Across the state, 500,000 eligible booster doses have been given.

Dr. Chris Urbina, a medical officer for the Pueblo Health Department, says booster shots are another layer of protection, and they're encouraging people who've had COVID-19 and those who've had the vaccine to get a booster shot.

"We know that immunizations wane over time. We also know that a previous infection wanes over time. Your protecting against both of those," said Dr. Urbina. "That's why we're encouraging people to control transmission still, like washing your hands, coughing in your sleeve, and avoiding large crowds."
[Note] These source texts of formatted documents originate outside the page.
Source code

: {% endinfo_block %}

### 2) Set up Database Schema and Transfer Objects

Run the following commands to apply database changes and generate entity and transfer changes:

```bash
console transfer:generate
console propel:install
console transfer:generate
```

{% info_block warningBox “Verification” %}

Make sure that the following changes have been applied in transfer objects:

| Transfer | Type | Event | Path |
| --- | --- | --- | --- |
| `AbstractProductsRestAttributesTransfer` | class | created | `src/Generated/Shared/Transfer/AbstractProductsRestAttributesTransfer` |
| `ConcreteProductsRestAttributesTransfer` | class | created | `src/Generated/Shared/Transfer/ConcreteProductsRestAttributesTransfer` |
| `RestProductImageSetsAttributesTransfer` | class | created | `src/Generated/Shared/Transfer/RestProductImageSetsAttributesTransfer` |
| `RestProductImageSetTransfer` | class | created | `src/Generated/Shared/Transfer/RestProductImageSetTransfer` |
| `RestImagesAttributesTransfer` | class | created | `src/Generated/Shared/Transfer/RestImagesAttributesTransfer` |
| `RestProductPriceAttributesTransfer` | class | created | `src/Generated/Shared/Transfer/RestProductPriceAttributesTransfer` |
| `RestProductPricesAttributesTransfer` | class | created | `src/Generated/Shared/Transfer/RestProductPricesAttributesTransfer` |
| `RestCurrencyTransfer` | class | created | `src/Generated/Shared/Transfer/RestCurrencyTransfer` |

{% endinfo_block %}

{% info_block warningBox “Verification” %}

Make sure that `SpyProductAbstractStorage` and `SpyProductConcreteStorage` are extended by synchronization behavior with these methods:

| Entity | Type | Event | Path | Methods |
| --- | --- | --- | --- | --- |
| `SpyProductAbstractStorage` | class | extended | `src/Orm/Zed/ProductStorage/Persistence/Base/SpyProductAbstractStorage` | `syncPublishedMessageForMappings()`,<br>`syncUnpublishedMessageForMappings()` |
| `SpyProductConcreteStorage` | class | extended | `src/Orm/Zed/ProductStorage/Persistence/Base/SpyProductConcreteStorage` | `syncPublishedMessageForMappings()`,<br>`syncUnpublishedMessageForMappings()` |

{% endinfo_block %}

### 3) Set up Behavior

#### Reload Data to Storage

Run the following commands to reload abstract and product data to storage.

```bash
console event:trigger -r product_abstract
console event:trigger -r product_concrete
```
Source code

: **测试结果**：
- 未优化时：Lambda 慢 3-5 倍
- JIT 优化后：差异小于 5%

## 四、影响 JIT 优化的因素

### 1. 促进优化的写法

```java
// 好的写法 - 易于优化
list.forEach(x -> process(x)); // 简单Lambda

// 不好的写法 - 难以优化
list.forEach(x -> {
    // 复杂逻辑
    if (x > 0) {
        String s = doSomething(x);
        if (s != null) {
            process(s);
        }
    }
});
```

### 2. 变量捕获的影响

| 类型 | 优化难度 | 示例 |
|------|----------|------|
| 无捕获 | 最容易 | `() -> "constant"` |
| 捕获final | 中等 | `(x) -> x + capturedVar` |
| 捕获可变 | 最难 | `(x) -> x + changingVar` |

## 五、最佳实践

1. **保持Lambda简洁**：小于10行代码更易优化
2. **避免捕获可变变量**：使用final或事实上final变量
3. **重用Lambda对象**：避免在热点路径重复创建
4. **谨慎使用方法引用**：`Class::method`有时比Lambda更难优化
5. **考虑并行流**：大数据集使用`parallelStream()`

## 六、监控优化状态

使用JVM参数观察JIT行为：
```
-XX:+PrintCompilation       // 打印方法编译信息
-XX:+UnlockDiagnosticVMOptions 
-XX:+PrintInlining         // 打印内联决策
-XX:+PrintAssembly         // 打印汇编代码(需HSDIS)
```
Staff with the Pueblo Health Department also say, a booster shot will reduce the spread of the virus and variants that are circulating, and it'll reduce your chances of being hospitalized if you do get the virus. The department is still seeing a significant rise in the number of COVID-19 cases of people who've had the virus before, and those who've been vaccinated.

"The Delta variant has certainly impacted the vaccine effectiveness and it essentially reduces our transmission control by a significant percentage. Having this variant makes tHE vaccine a little less effective and this waning immunity from the vaccine does start to create a gap and that's why we encourage people to get the boosters," said Randy Evetts, the Public Health Director for the Pueblo Health Department.

Heading into the holidays, health experts and people in the community both say the booster shotS becoming eligible for the general population will be yet another layer of protection.

Medical experts say whenever you get a vaccine or a booster shot, your immune system will respond. Your body may ache or you may have a sore arm after. If you had severe reactions or mild reactions for your first round of shots, your symptoms with the booster will be similar.